Pantau Gambut mencatat ada 13.608 titik panas di area kesatuan hidrologis gambut (KHG) per Juli 2025.
Titik kebakaran hutan dan lahan gambut yang semakin meluas. Pantau Gambut mencatat jumlah kebakaran hutan dan lahan di wilayah Kesatuan Hidrologis Gambut (KHG) per Juli 2025 melonjak drastis. Sepanjang bulan Juli, terdeteksi 13.608 titik panas di KHG—atau 5 kali lipat lebih banyak dibandingkan bulan Juni 2025 yang hanya mencatat sekitar 2.700 titik panas.
Pejabat pemerintah berdalih lonjakan kasus karhutla pada Juli 2025 terjadi karena faktor cuaca ekstrem. Namun, argumentasi itu dibantah Manager Advokasi dan Kampanye Pantau Gambut, Wahyu Perdana. Menurut Wahyu, cuaca ekstrem juga pernah terjadi pada Juli 2023 saat El Niño melanda. Namun, ketika itu hanya ada sekitar 2.500 titik panas.
"Narasi bahwa karhutla yang mereka bangun akibat cuaca ekstrem tidak lagi relevan karena sebaran titik panas di Juli 2025 naik hingga empat kali lipat dibandingkan Juli 2023 saat El Niño melanda Indonesia," kata Wahyu kepada Alinea.id, Jumat (8/8).
Wahyu melihat kebakaran KHG yang masif saat ini berkaitan dengan pembubaran Badan Restorasi Gambut dan Mangrove (BRGM) pada April 2025 lalu. Pasca-BRGM dibubarkan pemerintah, kewenangan pengelolaan KHG kini diampu oleh Kementerian Kehutanan dan Kementerian Lingkungan Hidup.

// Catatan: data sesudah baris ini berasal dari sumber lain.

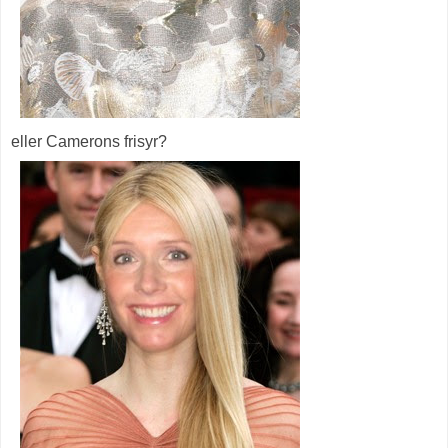
eller Camerons frisyr?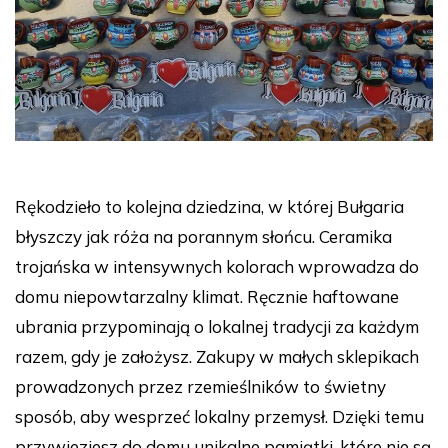
Rękodzieło to kolejna dziedzina, w której Bułgaria
błyszczy jak róża na porannym słońcu. Ceramika
trojańska w intensywnych kolorach wprowadza do
domu niepowtarzalny klimat. Ręcznie haftowane
ubrania przypominają o lokalnej tradycji za każdym
razem, gdy je założysz. Zakupy w małych sklepikach
prowadzonych przez rzemieślników to świetny
sposób, aby wesprzeć lokalny przemysł. Dzięki temu
przywieziesz do domu unikalne pamiątki, które nie są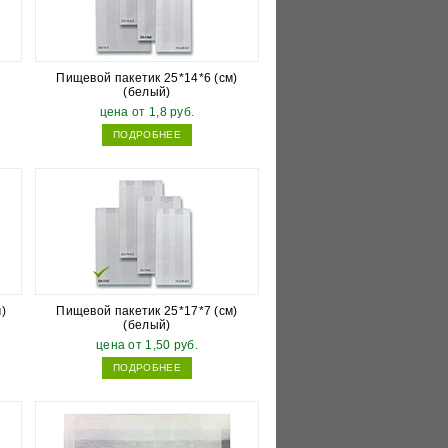
)
Пищевой пакетик 25*14*6 (см)
(белый)
цена от 1,8 руб.
ПОДРОБНЕЕ
)
Пищевой пакетик 25*17*7 (см)
(белый)
цена от 1,50 руб.
ПОДРОБНЕЕ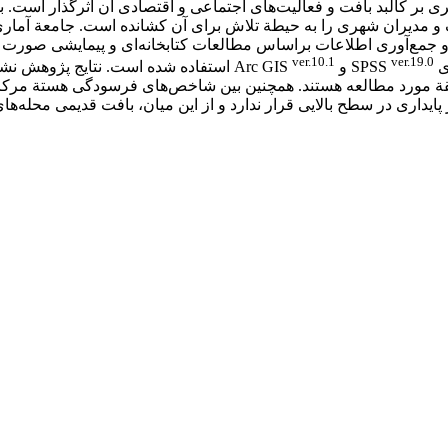
 بر کالبد بافت و فعالیت‌‌های اجتماعی و اقتصادی آن اثرگذار است
و مدیران شهری را به حیطة تلاش برای آن کشانده است. جامعة آمار
و جمع‌‌آوری اطلاعات براساس مطالعات کتابخانه‌‌ای و پیمایشی صورت
ver.10.1
ver.19.0
SP
و Arc GIS
استفاده شده است. نتایج پژوهش نشان 
قة مورد مطالعه هستند. همچنین بین شاخص‌‌های فرسودگی هستة مر
یداری در سطح بالایی قرار ندارد و از این میان، بافت قدیمی محله‌‌های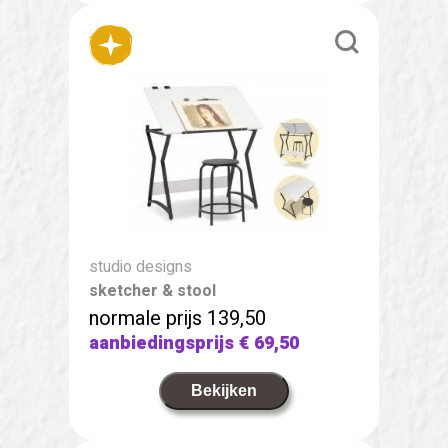
studio designs
sketcher & stool
normale prijs 139,50
aanbiedingsprijs
€ 69,50
Bekijken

"Naiknya hotspot hampir 5 kali lipat ini menjadi indikasi ada problem dalam konteks tata kelola KHG. Kalau diurus dengan serius, fungsi pengawasan dan sistem hidrologinya harusnya terjaga—termasuk di kawasan konsesi. Kewajiban menjaga tinggi muka air tanah maksimal 40 cm sudah diatur dalam regulasi," ujar Wahyu.